Cette « neu­tra­lité indif­fé­rente » de l’État, cet État « are­li­gieux » sont aujourd’hui remis en cause : la laï­cité est désor­mais per­çue comme une atteinte à la liberté reli­gieuse, pour en arri­ver à un com­bat entre sys­tèmes juri­diques : si l’Union Euro­péenne se tient à l’abri du fait reli­gieux (on se rap­pelle que la men­tion des « racines chré­tiennes de l’Europe » a été régu­liè­re­ment écar­tée des trai­tés euro­péens), la Cour Euro­péenne des droits de l’homme laisse, elle, une marge d’autonomie aux États, ce qui per­met à ces conflits de se déve­lop­per, le plus évident étant celui qui oppose les socié­tés ayant choisi un sys­tème de sépa­ra­tion des Églises et de l’État à celles qui l’ont ignoré, ou rejeté.
Il y a même un effet exac­te­ment inverse : l’un des inter­ve­nants montre qu’au moment où l’Europe vivait au XIXe s. une « révo­lu­tion sécu­lière », le monde arabo-musulman vivait un mou­ve­ment opposé de pan­is­la­misme, condui­sant à réaf­fir­mer la pri­mauté du reli­gieux dans la sphère publique.

Peu à peu se déve­loppe une vision de la laï­cité du droit ins­pi­rée du monde anglo-saxon, et plus par­ti­cu­liè­re­ment amé­ri­cain.
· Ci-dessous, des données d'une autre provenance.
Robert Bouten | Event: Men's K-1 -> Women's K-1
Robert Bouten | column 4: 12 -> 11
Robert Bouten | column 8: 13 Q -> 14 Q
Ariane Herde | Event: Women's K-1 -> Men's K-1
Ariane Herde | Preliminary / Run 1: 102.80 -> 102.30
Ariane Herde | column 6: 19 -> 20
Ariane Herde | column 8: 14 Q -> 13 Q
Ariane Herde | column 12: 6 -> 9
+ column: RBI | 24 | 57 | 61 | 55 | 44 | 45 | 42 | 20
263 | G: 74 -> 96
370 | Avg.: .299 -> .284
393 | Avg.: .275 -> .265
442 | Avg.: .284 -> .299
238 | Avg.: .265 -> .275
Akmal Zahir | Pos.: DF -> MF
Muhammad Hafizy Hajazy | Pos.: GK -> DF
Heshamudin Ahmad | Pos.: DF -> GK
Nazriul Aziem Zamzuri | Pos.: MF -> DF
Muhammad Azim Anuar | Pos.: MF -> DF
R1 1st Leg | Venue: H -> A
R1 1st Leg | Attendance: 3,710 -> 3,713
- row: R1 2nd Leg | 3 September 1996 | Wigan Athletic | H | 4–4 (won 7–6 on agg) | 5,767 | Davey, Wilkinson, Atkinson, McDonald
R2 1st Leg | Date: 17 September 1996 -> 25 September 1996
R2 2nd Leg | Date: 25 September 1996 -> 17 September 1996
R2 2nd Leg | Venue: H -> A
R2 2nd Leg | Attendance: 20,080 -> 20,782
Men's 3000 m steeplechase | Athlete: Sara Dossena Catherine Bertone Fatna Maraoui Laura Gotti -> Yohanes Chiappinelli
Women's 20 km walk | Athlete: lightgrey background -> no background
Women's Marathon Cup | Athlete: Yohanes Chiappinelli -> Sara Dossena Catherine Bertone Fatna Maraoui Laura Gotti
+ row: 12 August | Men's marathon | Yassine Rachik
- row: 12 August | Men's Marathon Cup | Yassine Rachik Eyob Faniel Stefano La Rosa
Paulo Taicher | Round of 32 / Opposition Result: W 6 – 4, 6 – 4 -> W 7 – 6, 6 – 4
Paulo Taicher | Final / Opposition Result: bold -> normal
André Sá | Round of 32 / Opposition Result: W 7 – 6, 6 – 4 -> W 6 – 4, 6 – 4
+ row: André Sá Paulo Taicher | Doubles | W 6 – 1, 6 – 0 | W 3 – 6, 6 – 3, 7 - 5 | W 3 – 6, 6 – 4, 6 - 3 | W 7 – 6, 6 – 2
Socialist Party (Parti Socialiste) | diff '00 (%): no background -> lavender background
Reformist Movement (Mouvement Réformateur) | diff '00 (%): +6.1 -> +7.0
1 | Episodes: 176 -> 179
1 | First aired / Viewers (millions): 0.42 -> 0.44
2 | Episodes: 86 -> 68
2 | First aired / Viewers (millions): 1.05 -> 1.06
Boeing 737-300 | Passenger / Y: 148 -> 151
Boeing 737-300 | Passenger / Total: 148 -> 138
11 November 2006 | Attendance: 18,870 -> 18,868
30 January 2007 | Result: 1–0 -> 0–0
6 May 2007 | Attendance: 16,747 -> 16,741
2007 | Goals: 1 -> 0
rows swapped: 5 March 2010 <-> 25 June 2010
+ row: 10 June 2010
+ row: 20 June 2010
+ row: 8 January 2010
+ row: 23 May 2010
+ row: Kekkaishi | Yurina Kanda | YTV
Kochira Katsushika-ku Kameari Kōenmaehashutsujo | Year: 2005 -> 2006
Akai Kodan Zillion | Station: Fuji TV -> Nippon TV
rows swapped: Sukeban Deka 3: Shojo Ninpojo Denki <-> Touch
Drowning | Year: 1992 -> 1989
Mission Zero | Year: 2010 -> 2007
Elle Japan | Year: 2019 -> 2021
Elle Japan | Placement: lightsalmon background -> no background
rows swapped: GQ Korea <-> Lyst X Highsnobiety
Mais là encore, le sys­tème diverge : alors qu’en France, la laï­cité sert à pro­té­ger l’État contre les ingé­rences des reli­gions, le sys­tème amé­ri­cain du « mur de sépa­ra­tion » (Th. Jef­fer­son) vise à pro­té­ger les reli­gions de l’ingérence de l’État, le rôle du Pre­mier amen­de­ment étant, là comme ailleurs, de la plus grande importance.

C’est une fina­lité dif­fé­rente, qui conduit à étendre aussi lar­ge­ment que pos­sible les droits des mino­ri­tés reli­gieuses, en recher­chant des « accom­mo­de­ments rai­son­nables », qui cherchent à mon­trer que l’État ne témoigne d’aucune hos­ti­lité à l’égard d’une reli­gion, quelle qu’elle soit.

Il y a ainsi un glis­se­ment de la neu­tra­lité de l’État à son absence d’hostilité, et il se retrouve au cœur du com­bat contre la construc­tion du prin­cipe fran­çais de laï­cité : le droit est mis en cause, et pré­senté comme dis­cri­mi­na­toire, démarche qui incite à trou­ver des amé­na­ge­ments bien proches de ceux du sys­tème amé­ri­cain.
Le volume ici pré­senté est fort inté­res­sant, et la diver­sité des com­mu­ni­ca­tions offerte per­met­tra de sai­sir les dif­fé­rentes facettes de la laï­cité, et ses enjeux dans notre société fran­çaise contem­po­raine, mais aussi dans sa dimen­sion mondiale.

La forme fran­çaise de la laï­cité, des­ti­née à garan­tir la paix reli­gieuse, fait donc l’objet d’attaques mul­tiples, directes ou plus dif­fuses, visant à réin­tro­duire le reli­gieux dans l’État. Même si elle per­met la coexis­tence de toutes les reli­gions, et que des pro­jets comme « Ala­din » (refus des extré­mismes et fon­da­men­ta­lismes par la connais­sance et les échanges cultu­rels) se déve­loppent, reste à savoir si celle que Pierre Rosan­val­lon qua­li­fiait de « spé­ci­fi­cité irré­duc­tible du modèle poli­tique fran­çais » res­tera long­temps « irréductible ».

yann-loic andre

Rose­line Let­te­ron (dir.), La Laï­cité dans la tour­mente, « Sor­bonne Essais », Sor­bonne Uni­ver­sité Presses, Paris, 2019, 304 p. — 9,90 €.